L’augmentation de la taxation immobilière ne peut que générer les fausses déclarations et encourager le noir. Le volet fiscal est un élément déterminant pour la stabilité des prix sur le long terme afin de donner de la visibilité aux investisseurs.
Le réaménagement de la taxe sur les terrains non bâtis (TTNB) et celui de la taxe sur les profits immobiliers (TPI) suscitent une vive inquiétude chez les promoteurs, qui pensent que cette mesure a eu des effets contradictoires par rapport à ses objectifs, notamment pour ce qui est de la lutte contre la spéculation, l'offre de plus d’assiette foncière et le renflouement des caisses de l’Etat. En effet, la TTNB a connu certains changements dans le cadre de la Loi de Finances 2013. «Après l’introduction des nouvelles dispositions sur la TTNB et la TPI, les propriétaires de terrains deviennent très réticents à les vendre, arguant le coût élevé de la fiscalité. On a introduit de façon tacite une imposition sur le patrimoine», explique-t-on auprès de la Fédération nationale des promoteurs immobiliers (FNPI).

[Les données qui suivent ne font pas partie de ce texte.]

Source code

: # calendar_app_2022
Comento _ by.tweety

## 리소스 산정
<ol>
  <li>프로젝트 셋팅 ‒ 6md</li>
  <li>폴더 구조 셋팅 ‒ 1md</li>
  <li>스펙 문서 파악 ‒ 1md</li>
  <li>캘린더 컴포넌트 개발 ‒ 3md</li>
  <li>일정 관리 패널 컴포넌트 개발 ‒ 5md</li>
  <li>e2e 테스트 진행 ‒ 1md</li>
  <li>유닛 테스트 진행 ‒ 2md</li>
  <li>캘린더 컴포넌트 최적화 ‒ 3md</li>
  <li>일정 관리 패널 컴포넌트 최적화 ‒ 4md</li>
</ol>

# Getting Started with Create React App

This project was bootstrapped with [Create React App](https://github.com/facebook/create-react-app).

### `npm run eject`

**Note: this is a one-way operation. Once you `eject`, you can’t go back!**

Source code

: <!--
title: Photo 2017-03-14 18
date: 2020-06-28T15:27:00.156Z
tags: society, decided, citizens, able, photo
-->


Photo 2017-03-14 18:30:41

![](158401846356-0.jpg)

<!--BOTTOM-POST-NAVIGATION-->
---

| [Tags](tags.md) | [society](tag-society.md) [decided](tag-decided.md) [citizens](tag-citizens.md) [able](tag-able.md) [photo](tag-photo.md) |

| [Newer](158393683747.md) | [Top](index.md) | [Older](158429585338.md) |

Les promoteurs estiment que l’assiette foncière est considérée comme un stock et doit avoir un traitement fiscal dédié.
Pour ce qui est des nouvelles modalités d’application de la TTNB, la durée de détention du terrain détermine la valeur imposable. 20% si la durée écoulée entre la date d'achat du terrain et celle de sa cession est inférieure à 4 ans; 25% si cette durée est égale au moins à 4 ans et inférieure à 6 ans et 30% si elle est supérieure ou égale à 6 ans.
L’immobilier reste un secteur-phare de l’économie nationale. Avec une évolution constante et dynamique, aidée en cela par le fort intérêt des Marocains à la propriété, il est devenu une niche fiscale pour l’Etat.

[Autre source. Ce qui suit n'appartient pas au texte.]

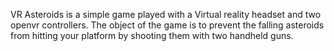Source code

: VR Asteroids is a simple game played with a Virtual reality headset and two openvr controllers. The object of the game is to prevent the falling asteroids from hitting your platform by shooting them with two handheld guns.  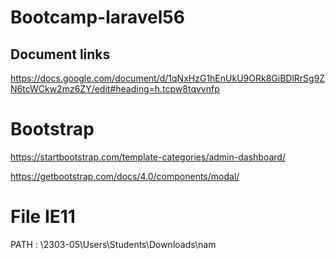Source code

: # Bootcamp-laravel56

## Document links
https://docs.google.com/document/d/1qNxHzG1hEnUkU9ORk8GiBDlRrSg9ZN6tcWCkw2mz6ZY/edit#heading=h.tcpw8tqvvnfp

# Bootstrap
https://startbootstrap.com/template-categories/admin-dashboard/

https://getbootstrap.com/docs/4.0/components/modal/

# File IE11

PATH :  \\2303-05\Users\Students\Downloads\nam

«L’Etat considère l’immobilier comme une vache à lait pour ses recettes. Car, il assure des ressources régulières et potentiellement importantes. La pression fiscale générée n’est pas contestée par les citoyens. Seuls les promoteurs de temps à autre, mènent des opérations de lobbying pour défendre leurs intérêts. Même les partis politiques ne se penchent que rarement sur la question. Quand on compare les prix de l’immobilier avec le pouvoir d’achat des Marocains, il y a un déphasage important», souligne Youssef Oubouali, professeur de droit fiscal.
Il explique que «tant que l’informel existe de façon saillante, il est difficile de mettre en place un système fiscal juste et équitable. Le réaménagement de la TPI et de la TTNB ne peut que générer les fausses déclarations et encourager le noir».

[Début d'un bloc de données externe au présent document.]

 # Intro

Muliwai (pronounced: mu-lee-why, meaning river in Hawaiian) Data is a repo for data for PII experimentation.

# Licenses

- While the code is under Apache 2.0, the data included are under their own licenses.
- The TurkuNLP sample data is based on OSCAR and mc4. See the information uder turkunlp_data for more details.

Aussi, la charge fiscale n’est-elle pas compatible avec le caractère citoyen du secteur.
De même que les prix de l’immobilier ont connu ces dernières années une flambée record et parfois injustifiable.
«L’Etat est un acteur incontournable dans le secteur de l’immobilier en tant que régulateur et aussi comme investisseur. Le volet fiscal reste déterminant pour encadrer l’activité», affirme Mohamed Alaoui, expert en immobilier.
Il indique que «l’Etat veut augmenter ses recettes fiscales. Il cible toujours les secteurs porteurs comme l’immobilier, mais il a une autre responsabilité en matière de stabilité des prix du logement. Il y a des mesures fiscales qui participent directement à augmenter ces prix. Le modèle allemand est cité en exemple. Ce pays a pu, depuis 10 ans, stabiliser les prix de l’immobilier. Ce qui donne de la visibilité aux investisseurs et aux opérateurs économiques. Au Maroc, la charge fiscale dans l’immobilier est comprise entre 34 et 50%, ce qui est pénalisant. Cela explique l’offre inadéquate avec la demande et ce, malgré l’existence d’un potentiel. Il y a une réflexion basique et courter-miste de nos décideurs. Avec la pression des impôts, on tue à terme les transactions immobilières. Heureusement que le marché de l’emploi est stable, autrement on se serait dirigé vers le scénario espagnol avec des défauts de payement, une crise financière et une autre de l’immobilier. L’Etat doit réagir et anticiper les effets négatifs d’une taxation trop lourde».
Les indicateurs sur le terrain montrent clairement que le secteur est en perte de vitesse. Les mises en chantier au terme de l’année 2015 ont connu une nette régression, avec une baisse de 28%. Les recettes de l’Etat aussi bien pour la TTNB que la TPI sont impactées.